On the four hundred and eighteenth day of my stay, there was a change in the atmosphere of the madhouse. Someone came to dinner: someone with a plump stomach, a tapering head covered with oily curls and a mouth as fleshy as a woman’s labia. I thought I recognized him from newspaper photographs. Turning to one of my sexless ageless faceless cousins, I inquired with interest, “Isn’t it, you know, San-jay Gandhi?” But the pulverized creature was too annihilated to be capable of replying … was it wasn’t it? I did not, at that time, know what I now set down: that certain high-ups in that extraordinary government (and also certain unelected sons of prime ministers) had acquired the power of replicating themselves … a few years later, there would be gangs of Sanjays all over India! No wonder that incredible dynasty wanted to impose birth control on the rest of us … so maybe it was, maybe it wasn’t; but someone disappeared into my uncle’s study with Mustapha Aziz; and that night—I sneaked a look—there was a locked black leather folder saying
TOP SECRET
and also
PROJECT M.C.C.;
and the next morning my uncle was looking at me differently, with fear almost, or with that special look of loathing which Civil Servants reserve for those who fall into official disfavor. I should have known then what was in store for me; but everything is simple with hindsight. Hindsight comes to me now, too late, now that I am finally consigned to the peripheries of history, now that the connections between my life and the nation’s have broken for good and all … to avoid my uncle’s inexplicable gaze, I went out into the garden; and saw Parvati-the-witch.
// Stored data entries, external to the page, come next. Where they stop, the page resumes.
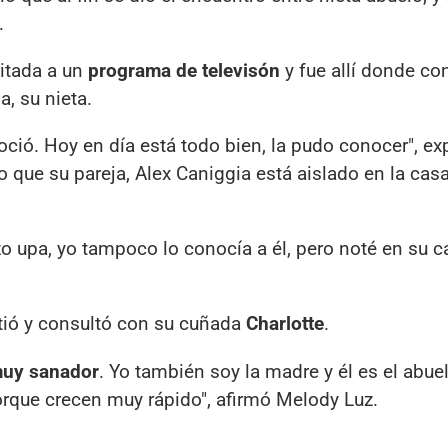
.
itada a un
programa de televisón
y fue allí donde co
, su nieta.
ió. Hoy en día está todo bien, la pudo conocer", ex
do que su pareja, Alex Caniggia está aislado en la cas
zo upa, yo tampoco lo conocía a él, pero noté en su c
tió y consultó con su cuñada
Charlotte
.
 muy sanador
. Yo también soy la madre y él es el abue
orque crecen muy rápido", afirmó Melody Luz.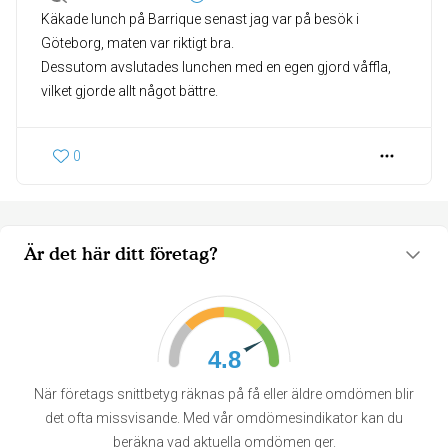
Käkade lunch på Barrique senast jag var på besök i
Göteborg, maten var riktigt bra.
Dessutom avslutades lunchen med en egen gjord våffla,
0
Är det här ditt företag?
4.8
När företags snittbetyg räknas på få eller äldre omdömen blir
det ofta missvisande. Med vår omdömesindikator kan du
beräkna vad aktuella omdömen ger.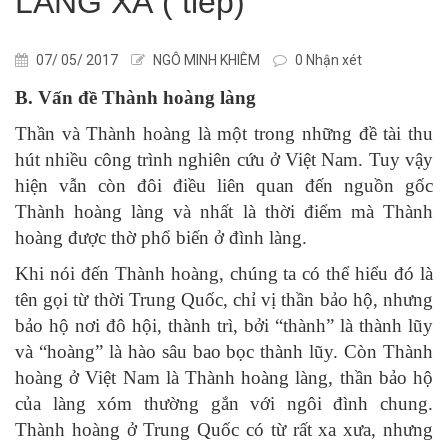
LÀNG XÃ ( tiếp)
07/ 05/ 2017
NGÔ MINH KHIÊM
0 Nhận xét
B. Vấn đề Thành hoàng làng
Thần và Thành hoàng là một trong những đề tài thu
hút nhiều công trình nghiên cứu ở Việt Nam. Tuy vậy
hiện vẫn còn đôi điều liên quan đến nguồn gốc
Thành hoàng làng và nhất là thời điểm mà Thành
hoàng được thờ phổ biến ở đình làng.
Khi nói đến Thành hoàng, chúng ta có thể hiểu đó là
tên gọi từ thời Trung Quốc, chỉ vị thần bảo hộ, nhưng
bảo hộ nơi đô hội, thành trì, bởi “thành” là thành lũy
và “hoàng” là hào sâu bao bọc thành lũy. Còn Thành
hoàng ở Việt Nam là Thành hoàng làng, thần bảo hộ
của làng xóm thường gắn với ngôi đình chung.
Thành hoàng ở Trung Quốc có từ rất xa xưa, nhưng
She was squatting on the pavement with the basket of invisibility by her side; when she saw me her eyes brightened with reproach. “You said you’d come, but you never, so I,” she stuttered. I bowed my head. “I have been in mourning,” I said, lamely, and she, “But still you could have—my God, Saleem, you don’t know, in our colony I can’t tell anyone about my real magic, never, not even Picture Singh who is like a father, I must bottle it and bottle it, because they don’t believe in such things, and I thought, Here is Saleem come, now at last I will have one friend, we can talk, we can be together, we have both been, and known, and arré how to say it, Saleem, you don’t care, you got what you wanted and went off just like that, I am nothing to you, I know …”
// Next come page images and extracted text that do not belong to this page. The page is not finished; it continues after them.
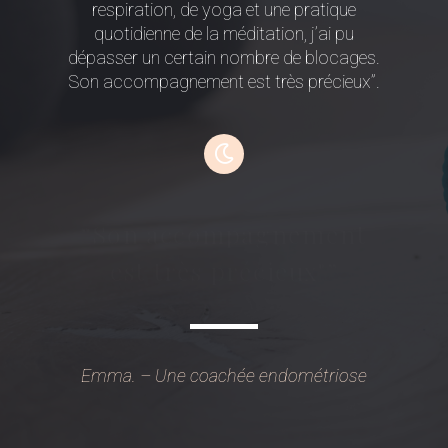
respiration, de yoga et une pratique
quotidienne de la méditation, j’ai pu
dépasser un certain nombre de blocages.
Son accompagnement est très précieux”.
“Son accompagnement
est très précieux"”
Emma. – Une coachée endométriose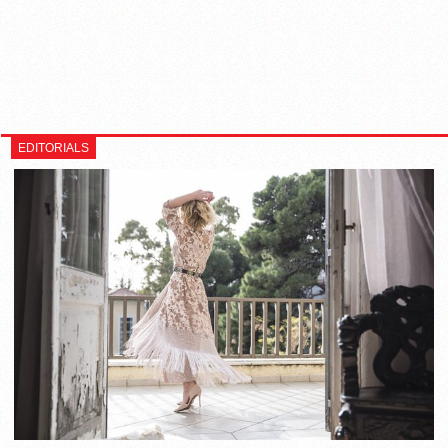
EDITORIALS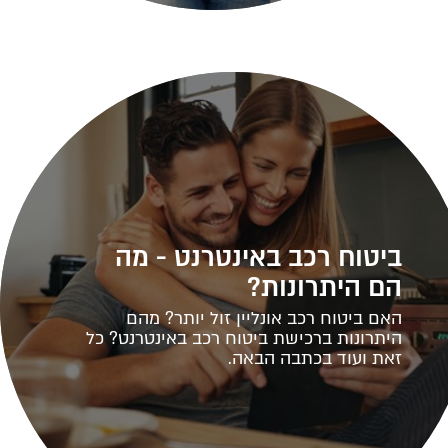
ביטוח רכב באינטרנט - מה
הם היתרונות?
האם ביטוח רכב אונליין זול יותר? מהם
היתרונות ברכישת ביטוח רכב באינטרנט? כל
זאת ועוד בכתבה הבאה.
That night my mad aunt Sonia, herself only days away from confinement in a strait-jacket (it got into the papers, a small piece on the inside page; my uncle’s Department must have been annoyed), had one of the fierce inspirations of the profoundly insane and burst into the bedroom into which, half an hour earlier, someone-with-saucer-eyes had climbed through a ground-floor window; she found me in bed with Parvati-the-witch, and after that my Uncle Mustapha lost interest in sheltering me, saying, “You were born from bhangis, you will remain a dirty type all your life”; on the four hundred and twentieth day after my arrival, I left my uncle’s house, deprived of family ties, returned at last to that true inheritance of poverty and destitution of which I had been cheated for so long by the crime of Mary Pereira. Parvati-the-witch was waiting for me on the pavement; I did not tell her that there was a sense in which I’d been glad of the interruption, because as I kissed her in the dark of that illicit midnight I had seen her face changing, becoming the face of a forbidden love; the ghostly features of Jamila Singer replaced those of the witch-girl; Jamila who was (I know it!) safely hidden in a Karachi nunnery was suddenly also here, except that she had undergone a dark transformation. She had begun to rot, the dreadful pustules and cankers of forbidden love were spreading across her face; just as once the ghost of Joe D’Costa had rotted in the grip of the occult leprosy of guilt, so now the rancid flowers of incest blossomed on my sister’s phantasmal features, and I couldn’t do it, couldn’t kiss touch look upon that intolerable spectral face, I had been on the verge of jerking away with a cry of desperate nostalgia and shame when Sonia Aziz burst in upon us with electric light and screams.